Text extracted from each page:

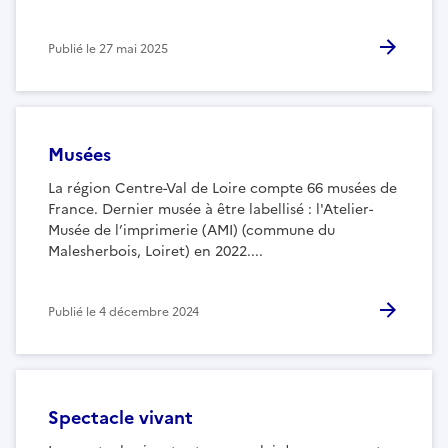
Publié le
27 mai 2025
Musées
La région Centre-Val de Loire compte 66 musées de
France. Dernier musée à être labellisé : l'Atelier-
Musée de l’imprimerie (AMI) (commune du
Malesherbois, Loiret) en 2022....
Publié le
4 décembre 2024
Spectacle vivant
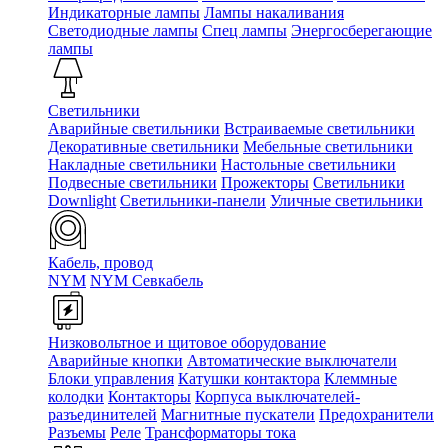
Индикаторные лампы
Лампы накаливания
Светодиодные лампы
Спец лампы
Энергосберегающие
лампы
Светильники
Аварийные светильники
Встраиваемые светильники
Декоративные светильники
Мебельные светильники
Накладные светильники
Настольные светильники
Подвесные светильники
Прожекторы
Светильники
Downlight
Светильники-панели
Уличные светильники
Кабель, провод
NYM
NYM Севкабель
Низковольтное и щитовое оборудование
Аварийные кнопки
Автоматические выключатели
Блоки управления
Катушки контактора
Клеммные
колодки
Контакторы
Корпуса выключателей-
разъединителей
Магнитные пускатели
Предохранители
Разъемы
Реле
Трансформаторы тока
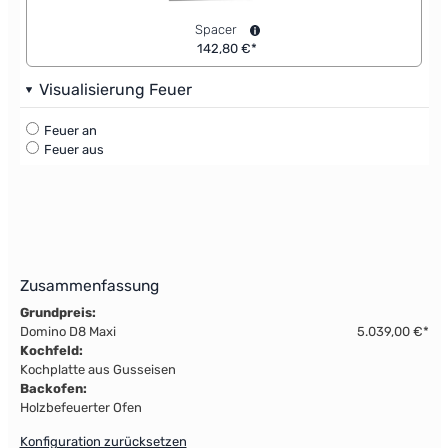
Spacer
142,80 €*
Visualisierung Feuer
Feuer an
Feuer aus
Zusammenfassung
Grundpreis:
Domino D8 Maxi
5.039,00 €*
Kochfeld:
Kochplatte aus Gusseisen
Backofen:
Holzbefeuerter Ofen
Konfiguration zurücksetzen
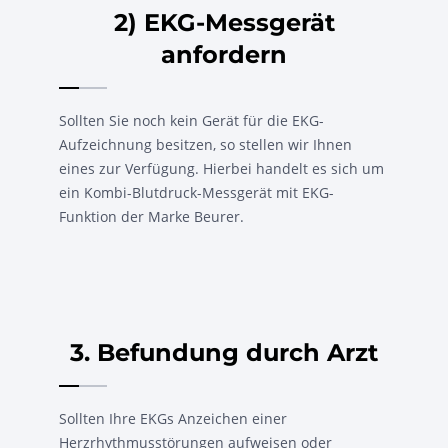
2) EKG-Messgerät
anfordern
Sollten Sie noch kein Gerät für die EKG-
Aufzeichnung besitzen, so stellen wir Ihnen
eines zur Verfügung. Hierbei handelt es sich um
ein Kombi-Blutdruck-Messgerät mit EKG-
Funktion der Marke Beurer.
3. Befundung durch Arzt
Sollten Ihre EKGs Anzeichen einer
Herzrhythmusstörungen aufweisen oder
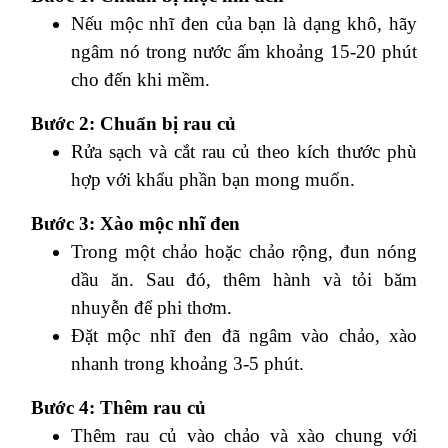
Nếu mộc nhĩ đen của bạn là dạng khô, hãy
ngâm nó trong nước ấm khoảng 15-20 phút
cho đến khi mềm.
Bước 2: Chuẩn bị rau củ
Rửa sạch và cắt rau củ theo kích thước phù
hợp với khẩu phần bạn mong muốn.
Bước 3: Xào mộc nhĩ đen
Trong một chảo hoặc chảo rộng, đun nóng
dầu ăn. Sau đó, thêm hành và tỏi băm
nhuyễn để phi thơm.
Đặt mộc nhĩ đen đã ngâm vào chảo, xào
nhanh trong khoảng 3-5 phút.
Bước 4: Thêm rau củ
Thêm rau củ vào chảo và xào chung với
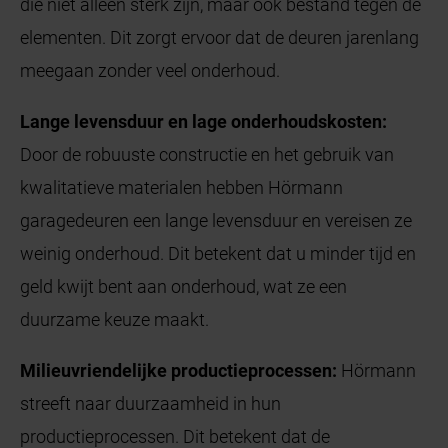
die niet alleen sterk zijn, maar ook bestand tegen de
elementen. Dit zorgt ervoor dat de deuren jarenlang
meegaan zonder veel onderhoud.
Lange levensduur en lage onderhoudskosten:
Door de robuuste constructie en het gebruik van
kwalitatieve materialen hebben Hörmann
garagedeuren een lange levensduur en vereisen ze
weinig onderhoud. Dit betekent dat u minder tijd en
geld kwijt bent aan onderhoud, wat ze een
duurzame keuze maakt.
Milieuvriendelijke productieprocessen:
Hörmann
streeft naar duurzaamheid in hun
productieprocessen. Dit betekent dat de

...

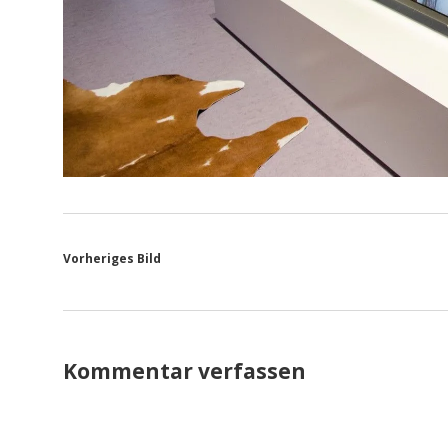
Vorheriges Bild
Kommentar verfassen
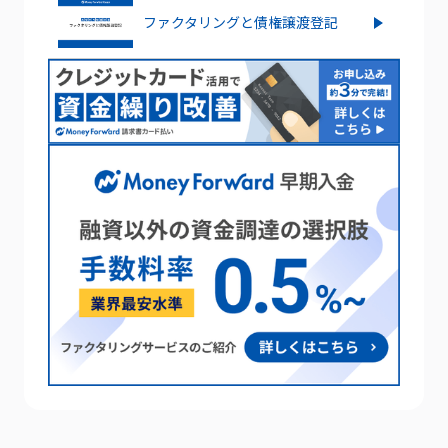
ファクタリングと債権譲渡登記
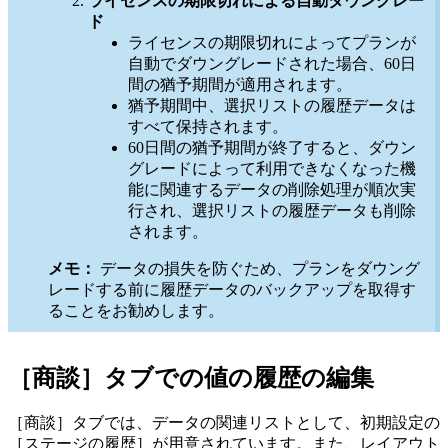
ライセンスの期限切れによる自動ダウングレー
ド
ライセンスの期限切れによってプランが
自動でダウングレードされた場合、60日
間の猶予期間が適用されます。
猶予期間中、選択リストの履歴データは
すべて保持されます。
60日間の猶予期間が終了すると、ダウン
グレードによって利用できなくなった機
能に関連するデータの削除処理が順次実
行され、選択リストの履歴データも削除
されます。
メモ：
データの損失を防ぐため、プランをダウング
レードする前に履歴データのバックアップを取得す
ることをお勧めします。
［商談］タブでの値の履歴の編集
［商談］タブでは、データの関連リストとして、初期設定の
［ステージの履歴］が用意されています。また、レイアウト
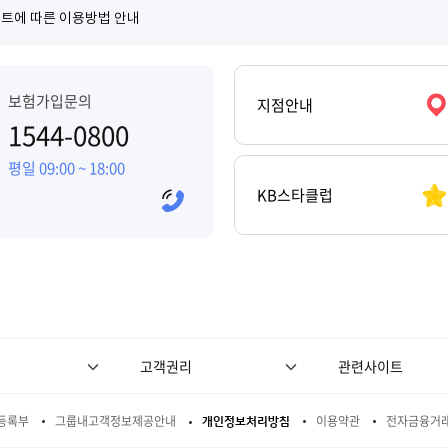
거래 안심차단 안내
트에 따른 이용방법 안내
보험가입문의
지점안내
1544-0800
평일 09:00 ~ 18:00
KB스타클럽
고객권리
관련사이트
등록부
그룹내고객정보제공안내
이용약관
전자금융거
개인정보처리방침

= TASK =
Convert the material from the line containing "2) EKG-Messgerät" through the line containing "Herzrhythmusstörungen aufweisen oder", inclusive, into a JSON array of strings with one string per line, leaving out any blank lines.

= RESPONSE TO THE EXERCISE =
[
  "2) EKG-Messgerät",
  "anfordern",
  "Sollten Sie noch kein Gerät für die EKG-",
  "Aufzeichnung besitzen, so stellen wir Ihnen",
  "eines zur Verfügung. Hierbei handelt es sich um",
  "ein Kombi-Blutdruck-Messgerät mit EKG-",
  "Funktion der Marke Beurer.",
  "3. Befundung durch Arzt",
  "Sollten Ihre EKGs Anzeichen einer",
  "Herzrhythmusstörungen aufweisen oder"
]